» **Instructions for the task**:
Pictures are to be left out, and every entry repeated exactly.

» **Supplied records**:
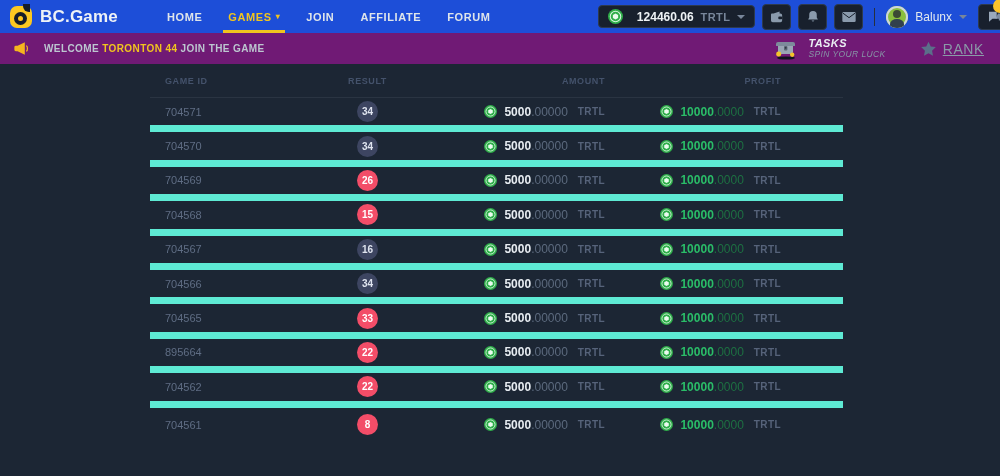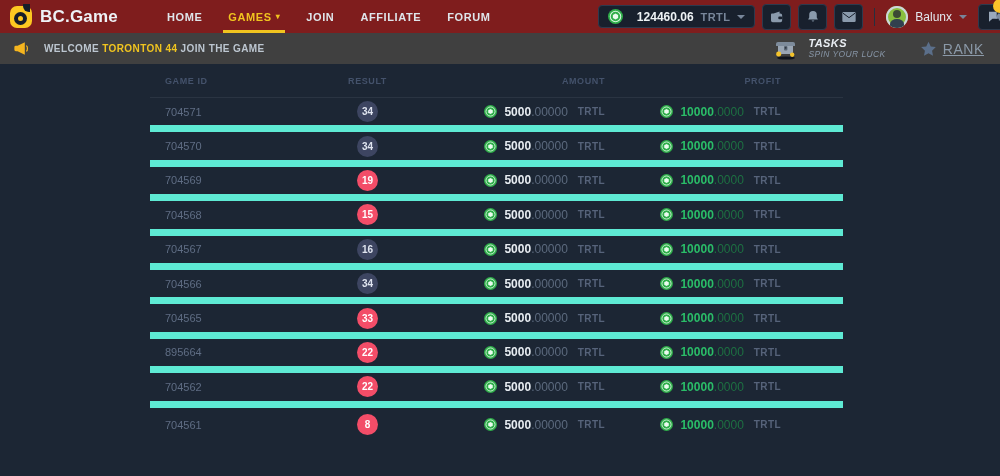"BC.Game" .navbar { background: #7f1d1d -> #1d4ed8 }
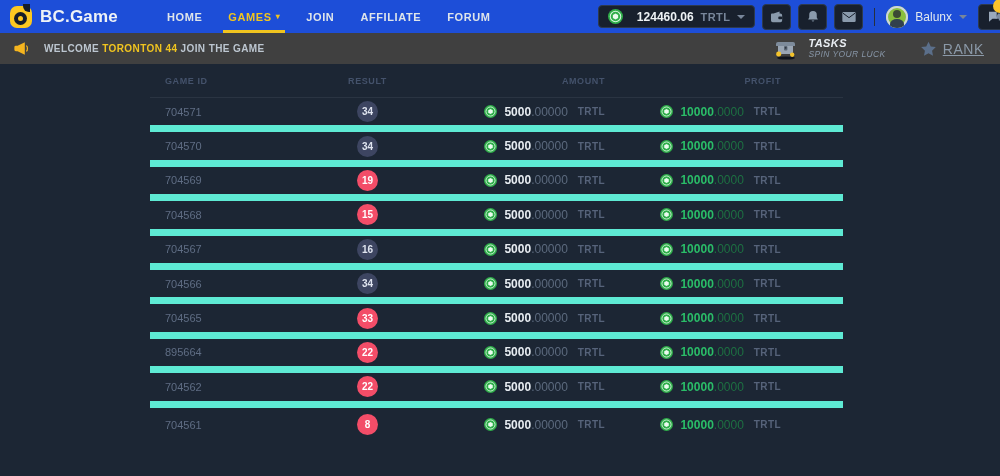"WELCOME TORONTON 44 JOIN THE" .announce { background: #404040 -> #701a75 }
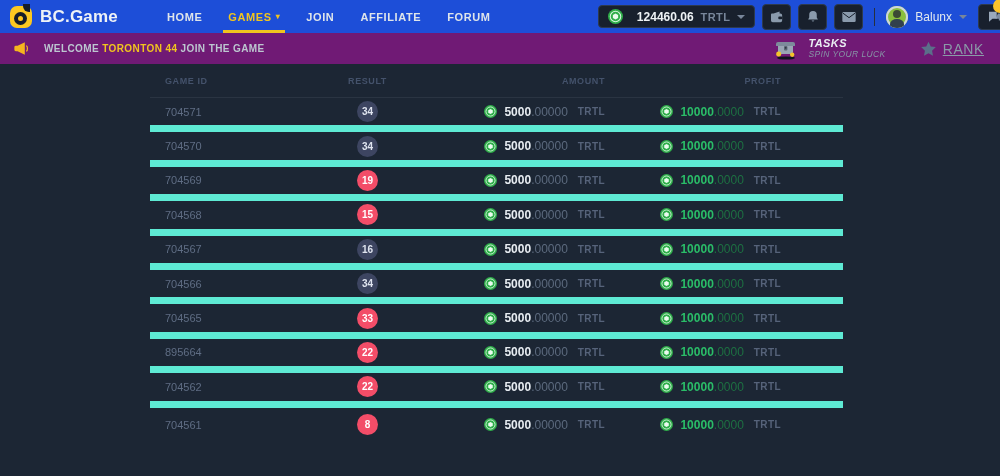"19" span.badge { text: 19 -> 26 }
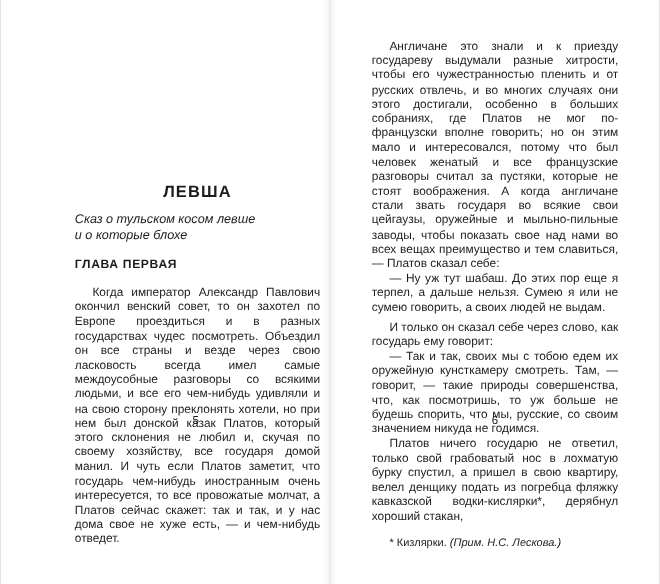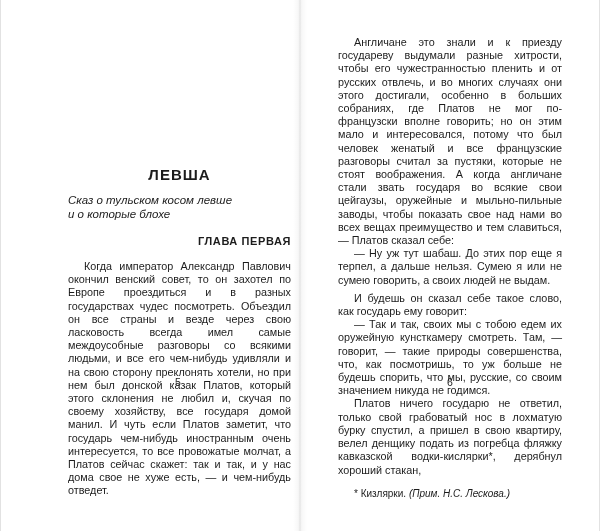"ГЛАВА ПЕРВАЯ" .chapter { text-align: right -> left }
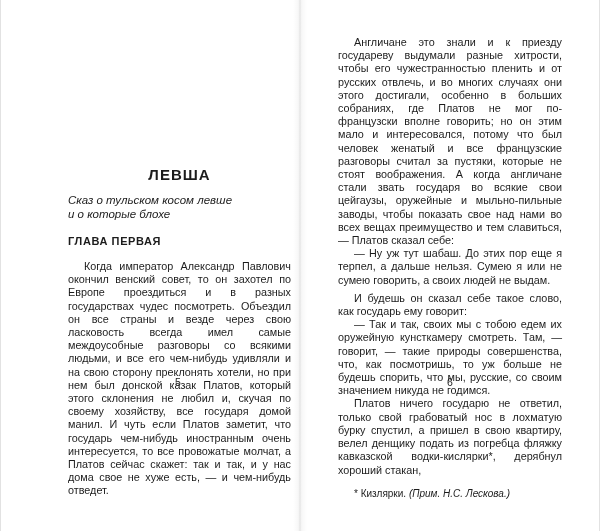"И будешь он сказал себе" p.body { text: будешь он сказал себе такое -> только он сказал себе через }
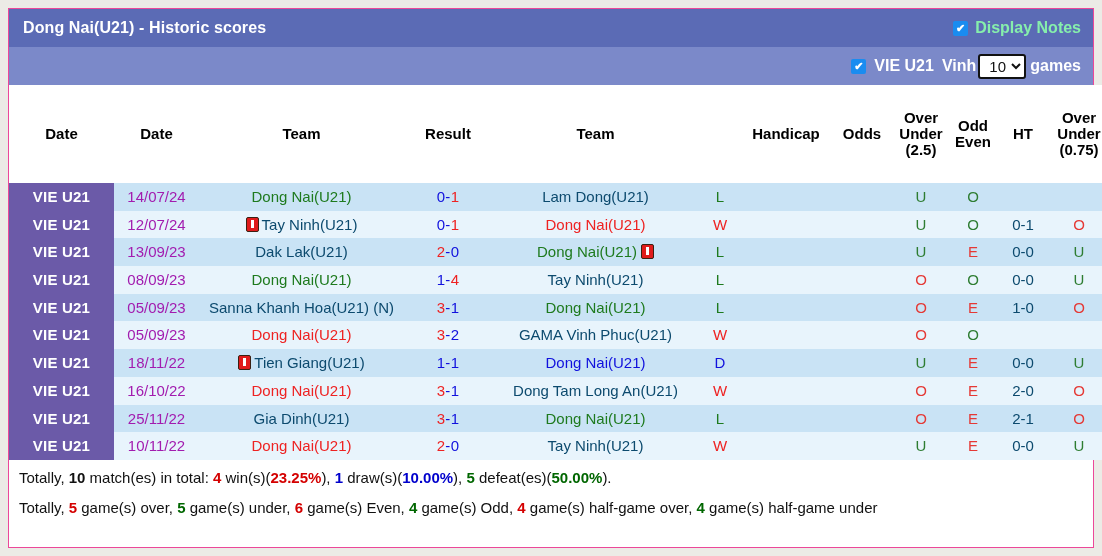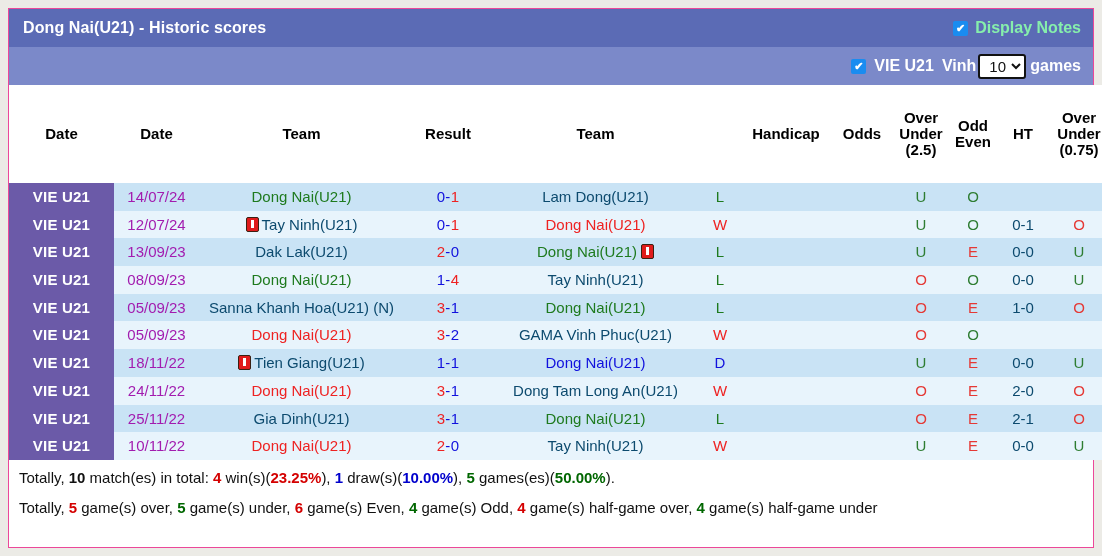"24/11/22" span { text: 24/11/22 -> 16/10/22 }
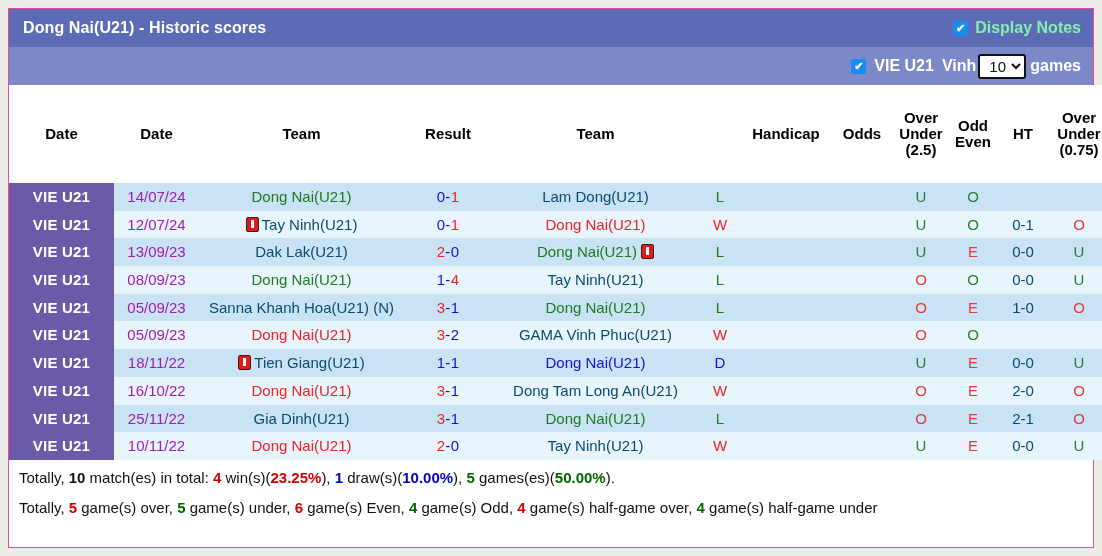"games(es)(" span { text: games -> defeat }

» **Result of this task**:
"BC.Game" .navbar { background: #7f1d1d -> #1d4ed8 }
"WELCOME TORONTON 44 JOIN THE" .announce { background: #404040 -> #701a75 }
"19" span.badge { text: 19 -> 26 }
"ГЛАВА ПЕРВАЯ" .chapter { text-align: right -> left }
"И будешь он сказал себе" p.body { text: будешь он сказал себе такое -> только он сказал себе через }
"24/11/22" span { text: 24/11/22 -> 16/10/22 }
"games(es)(" span { text: games -> defeat }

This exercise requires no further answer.